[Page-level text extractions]

++++++++++++++++++++

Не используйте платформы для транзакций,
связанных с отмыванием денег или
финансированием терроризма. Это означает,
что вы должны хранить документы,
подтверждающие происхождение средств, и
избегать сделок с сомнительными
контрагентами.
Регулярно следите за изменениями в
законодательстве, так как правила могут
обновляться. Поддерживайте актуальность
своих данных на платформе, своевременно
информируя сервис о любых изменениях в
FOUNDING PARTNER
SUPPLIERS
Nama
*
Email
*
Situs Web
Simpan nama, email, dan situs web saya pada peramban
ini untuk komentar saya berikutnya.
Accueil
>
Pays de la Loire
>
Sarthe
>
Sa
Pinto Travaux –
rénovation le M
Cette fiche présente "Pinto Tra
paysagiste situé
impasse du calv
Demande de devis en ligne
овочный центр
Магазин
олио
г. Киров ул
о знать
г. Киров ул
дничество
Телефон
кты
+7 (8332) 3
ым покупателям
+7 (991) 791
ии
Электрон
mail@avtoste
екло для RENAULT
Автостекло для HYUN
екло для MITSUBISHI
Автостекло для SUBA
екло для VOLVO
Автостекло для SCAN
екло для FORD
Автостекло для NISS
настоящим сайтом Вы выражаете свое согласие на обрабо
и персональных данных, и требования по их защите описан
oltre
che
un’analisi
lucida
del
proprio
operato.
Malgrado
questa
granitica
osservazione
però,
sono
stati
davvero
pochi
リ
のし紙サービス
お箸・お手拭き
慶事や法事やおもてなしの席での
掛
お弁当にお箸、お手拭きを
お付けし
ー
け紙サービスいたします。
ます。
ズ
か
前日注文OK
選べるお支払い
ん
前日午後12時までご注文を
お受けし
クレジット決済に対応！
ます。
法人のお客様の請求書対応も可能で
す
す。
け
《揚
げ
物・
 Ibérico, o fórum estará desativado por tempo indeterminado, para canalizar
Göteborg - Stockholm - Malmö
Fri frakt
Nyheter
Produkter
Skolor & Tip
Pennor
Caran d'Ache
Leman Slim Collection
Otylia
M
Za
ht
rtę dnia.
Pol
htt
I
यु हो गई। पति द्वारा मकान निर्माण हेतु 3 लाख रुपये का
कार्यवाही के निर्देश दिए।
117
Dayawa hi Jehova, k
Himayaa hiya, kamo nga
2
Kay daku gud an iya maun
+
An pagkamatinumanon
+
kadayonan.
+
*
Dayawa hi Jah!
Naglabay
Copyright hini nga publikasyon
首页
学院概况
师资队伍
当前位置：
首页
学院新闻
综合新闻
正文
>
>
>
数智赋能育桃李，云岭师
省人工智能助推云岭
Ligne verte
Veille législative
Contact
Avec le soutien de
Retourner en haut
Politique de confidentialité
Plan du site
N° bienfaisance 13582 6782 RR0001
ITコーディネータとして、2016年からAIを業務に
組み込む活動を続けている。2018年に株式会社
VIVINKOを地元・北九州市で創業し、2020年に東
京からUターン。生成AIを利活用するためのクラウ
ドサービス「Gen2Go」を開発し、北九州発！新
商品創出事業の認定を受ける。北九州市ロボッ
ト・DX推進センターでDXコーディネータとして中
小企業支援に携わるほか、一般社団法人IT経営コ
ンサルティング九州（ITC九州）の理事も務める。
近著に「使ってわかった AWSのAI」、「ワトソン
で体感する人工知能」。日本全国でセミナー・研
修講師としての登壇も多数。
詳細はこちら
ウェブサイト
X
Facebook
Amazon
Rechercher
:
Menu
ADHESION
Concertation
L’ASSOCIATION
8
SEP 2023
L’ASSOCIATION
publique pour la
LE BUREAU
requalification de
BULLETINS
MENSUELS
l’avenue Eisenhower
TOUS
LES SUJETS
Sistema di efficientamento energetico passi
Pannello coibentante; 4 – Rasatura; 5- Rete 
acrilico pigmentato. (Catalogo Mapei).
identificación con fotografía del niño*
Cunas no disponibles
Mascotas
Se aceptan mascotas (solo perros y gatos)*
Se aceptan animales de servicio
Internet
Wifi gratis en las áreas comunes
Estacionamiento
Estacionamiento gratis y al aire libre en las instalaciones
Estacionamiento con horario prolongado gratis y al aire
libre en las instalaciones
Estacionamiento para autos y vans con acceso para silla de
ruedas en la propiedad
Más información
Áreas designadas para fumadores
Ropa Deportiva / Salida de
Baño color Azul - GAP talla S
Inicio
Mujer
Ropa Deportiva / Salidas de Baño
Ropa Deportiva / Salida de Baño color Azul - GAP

++++++++++++++++++++

# EXERCISE REQUIREMENTS
Reproduce every row above word for word, keeping each line break where it falls.

# RESPONSE TO THE TASK
Не используйте платформы для транзакций,
связанных с отмыванием денег или
финансированием терроризма. Это означает,
что вы должны хранить документы,
подтверждающие происхождение средств, и
избегать сделок с сомнительными
контрагентами.
Регулярно следите за изменениями в
законодательстве, так как правила могут
обновляться. Поддерживайте актуальность
своих данных на платформе, своевременно
информируя сервис о любых изменениях в
FOUNDING PARTNER
SUPPLIERS
Nama
*
Email
*
Situs Web
Simpan nama, email, dan situs web saya pada peramban
ini untuk komentar saya berikutnya.
Accueil
>
Pays de la Loire
>
Sarthe
>
Sa
Pinto Travaux –
rénovation le M
Cette fiche présente "Pinto Tra
paysagiste situé
impasse du calv
Demande de devis en ligne
овочный центр
Магазин
олио
г. Киров ул
о знать
г. Киров ул
дничество
Телефон
кты
+7 (8332) 3
ым покупателям
+7 (991) 791
ии
Электрон
mail@avtoste
екло для RENAULT
Автостекло для HYUN
екло для MITSUBISHI
Автостекло для SUBA
екло для VOLVO
Автостекло для SCAN
екло для FORD
Автостекло для NISS
настоящим сайтом Вы выражаете свое согласие на обрабо
и персональных данных, и требования по их защите описан
oltre
che
un’analisi
lucida
del
proprio
operato.
Malgrado
questa
granitica
osservazione
però,
sono
stati
davvero
pochi
リ
のし紙サービス
お箸・お手拭き
慶事や法事やおもてなしの席での
掛
お弁当にお箸、お手拭きを
お付けし
ー
け紙サービスいたします。
ます。
ズ
か
前日注文OK
選べるお支払い
ん
前日午後12時までご注文を
お受けし
クレジット決済に対応！
ます。
法人のお客様の請求書対応も可能で
す
す。
け
《揚
げ
物・
 Ibérico, o fórum estará desativado por tempo indeterminado, para canalizar
Göteborg - Stockholm - Malmö
Fri frakt
Nyheter
Produkter
Skolor & Tip
Pennor
Caran d'Ache
Leman Slim Collection
Otylia
M
Za
ht
rtę dnia.
Pol
htt
I
यु हो गई। पति द्वारा मकान निर्माण हेतु 3 लाख रुपये का
कार्यवाही के निर्देश दिए।
117
Dayawa hi Jehova, k
Himayaa hiya, kamo nga
2
Kay daku gud an iya maun
+
An pagkamatinumanon
+
kadayonan.
+
*
Dayawa hi Jah!
Naglabay
Copyright hini nga publikasyon
首页
学院概况
师资队伍
当前位置：
首页
学院新闻
综合新闻
正文
>
>
>
数智赋能育桃李，云岭师
省人工智能助推云岭
Ligne verte
Veille législative
Contact
Avec le soutien de
Retourner en haut
Politique de confidentialité
Plan du site
N° bienfaisance 13582 6782 RR0001
ITコーディネータとして、2016年からAIを業務に
組み込む活動を続けている。2018年に株式会社
VIVINKOを地元・北九州市で創業し、2020年に東
京からUターン。生成AIを利活用するためのクラウ
ドサービス「Gen2Go」を開発し、北九州発！新
商品創出事業の認定を受ける。北九州市ロボッ
ト・DX推進センターでDXコーディネータとして中
小企業支援に携わるほか、一般社団法人IT経営コ
ンサルティング九州（ITC九州）の理事も務める。
近著に「使ってわかった AWSのAI」、「ワトソン
で体感する人工知能」。日本全国でセミナー・研
修講師としての登壇も多数。
詳細はこちら
ウェブサイト
X
Facebook
Amazon
Rechercher
:
Menu
ADHESION
Concertation
L’ASSOCIATION
8
SEP 2023
L’ASSOCIATION
publique pour la
LE BUREAU
requalification de
BULLETINS
MENSUELS
l’avenue Eisenhower
TOUS
LES SUJETS
Sistema di efficientamento energetico passi
Pannello coibentante; 4 – Rasatura; 5- Rete 
acrilico pigmentato. (Catalogo Mapei).
identificación con fotografía del niño*
Cunas no disponibles
Mascotas
Se aceptan mascotas (solo perros y gatos)*
Se aceptan animales de servicio
Internet
Wifi gratis en las áreas comunes
Estacionamiento
Estacionamiento gratis y al aire libre en las instalaciones
Estacionamiento con horario prolongado gratis y al aire
libre en las instalaciones
Estacionamiento para autos y vans con acceso para silla de
ruedas en la propiedad
Más información
Áreas designadas para fumadores
Ropa Deportiva / Salida de
Baño color Azul - GAP talla S
Inicio
Mujer
Ropa Deportiva / Salidas de Baño
Ropa Deportiva / Salida de Baño color Azul - GAP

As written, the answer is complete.